The Art of Isolation—I--Plants
The day I leave my husband, it’s a Wednesday morning and I’m late for the dentist. My alarm goes off and I roll out of bed. “Let me hold you one last time,” my husband says and pulls me back to him. He’s either psychic--or more likely, he’s secretly been reading my journal (one of the many reasons I’m leaving).
At the dentist, the hygienist scrapes at my teeth and digs into my gums, bloodying my thin paper bib. Afterward, I step into the bright, sun-shiny day with clean new teeth and decide never to go home again. I call my husband and say, “I can’t do this anymore. I’m not coming home again.”
“What???” he says, in total shock. For the past 7.5 years, I have been wildly, passionately, crazily in love with him, with crazy being the operative word.
“What are you talking about?” he asks, panicked.
“You’ve been lying to me,” I say.
“About what?” he asks.
“I don’t know,” I say. “I just know you’ve been lying.”
He doesn’t deny this, but he begs me to come home.
“No,” I say, “but can you do me a favor? Can you just please water the plants?” I ask, and then hang up.
I spend the night at a friend’s house and the next morning go to the best divorce lawyer I can find. I walk into the lawyer’s office and say, “I know you’re not a therapist, but I need to do this.”
I cry for two hours straight and pay her $295 an hour to listen to me sob. Then we strategize together about what to do next.
My husband calls me repeatedly.

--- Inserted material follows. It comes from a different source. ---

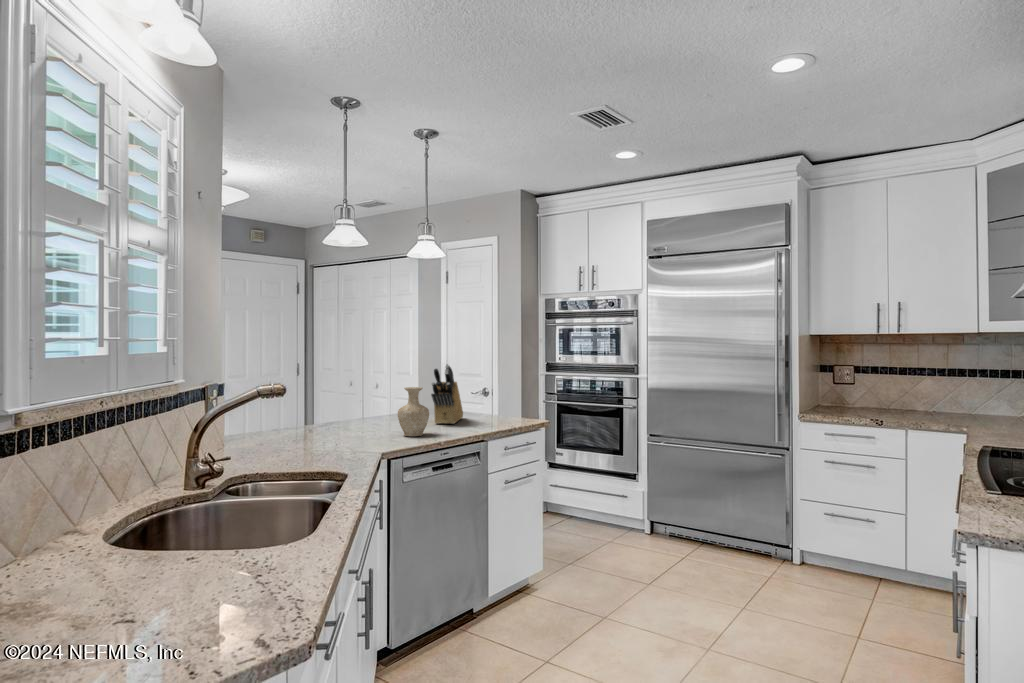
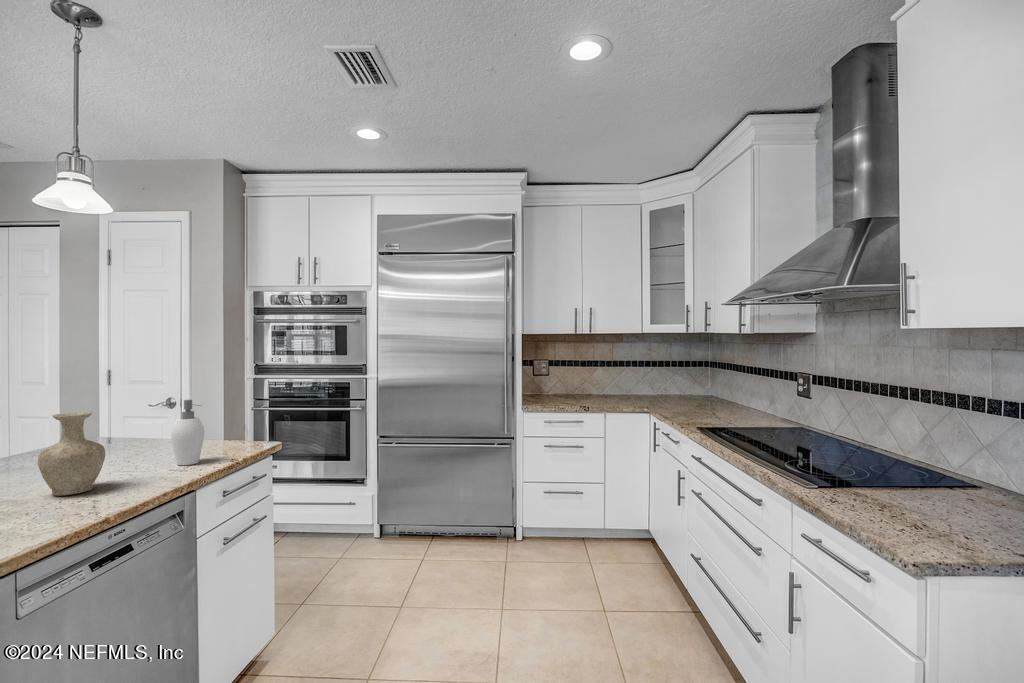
knife block: present [431,365,463,424] -> none [103,374,154,462]
soap dispenser: none [467,384,487,430] -> present [171,400,204,465]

When I finally pick up, he says, “I can’t believe you’re doing this to me.”
“I can’t believe I’m doing this either,” I say.
My husband thinks I’ve gone crazy, but just like a flock of birds that knows when it’s time to fly south, or a soldier who mysteriously gets up and moves 10 feet from where he’s been sitting seconds before a bomb explodes, my body is moving me out of harm’s way.
A year from now, I’ll get a letter in the mail from the FBI subpoenaing my husband’s bank and phone records because he’s been accused of white-collar fraud. I’ll breathe a sigh of relief and think thank God I left.
But for right now all I can think of is rescuing my plants. My dog can fend for himself. He’ll let my husband know when he needs to eat or pee. But my plants can’t speak. My husband will not water them. He will let them wither and die. I just know it.
I arrange for a police escort to accompany me to my house to collect my plants. I’m not afraid my husband will harm me physically if I go alone, just that he’ll talk me into staying. And I can’t risk that.
The police escort—most likely a family man who disapproves of wives leaving their husbands for no apparent reason—stares at me with arms folded as I lug 50 potted plants out the door. No one offers to help.
I irritate the officer further by making him stand by for another 10 minutes as I transplant a fruit tree into the backyard. I dig into the soil and turn to my husband. “Please, please, water the trees,” I say.
My friend and I go to a fancy restaurant to celebrate. But my plants are not happy. I’ve moved them from a massive sun-filled house to a small, dark room in my friend’s house whereshe is graciously allowing me to stay. My plants curl up their leaves in protest. I put a few of them outside in the bright light, but it’s too hot for them. They wither in despair.
I wither in despair, too. What was the point of the marriage? What was the point of “rescuing” these plants? What’s the point of anything?
A year-and-a-half later, my husband long gone, I come back to my house with one surviving plant. I stick it haphazardly in a corner of the house and water it occasionally. After a while, I notice something strange. The plant is literally stretching itself—stretching its entire body from one room down my stairwell closer to the light. My husband and I have failed each other miserably. We have failed the plants, which have mostly withered and died. But somehow this one plant, all on its own, in its own weird twisted way has stretched itself into the light-- as far as it can go possibly go.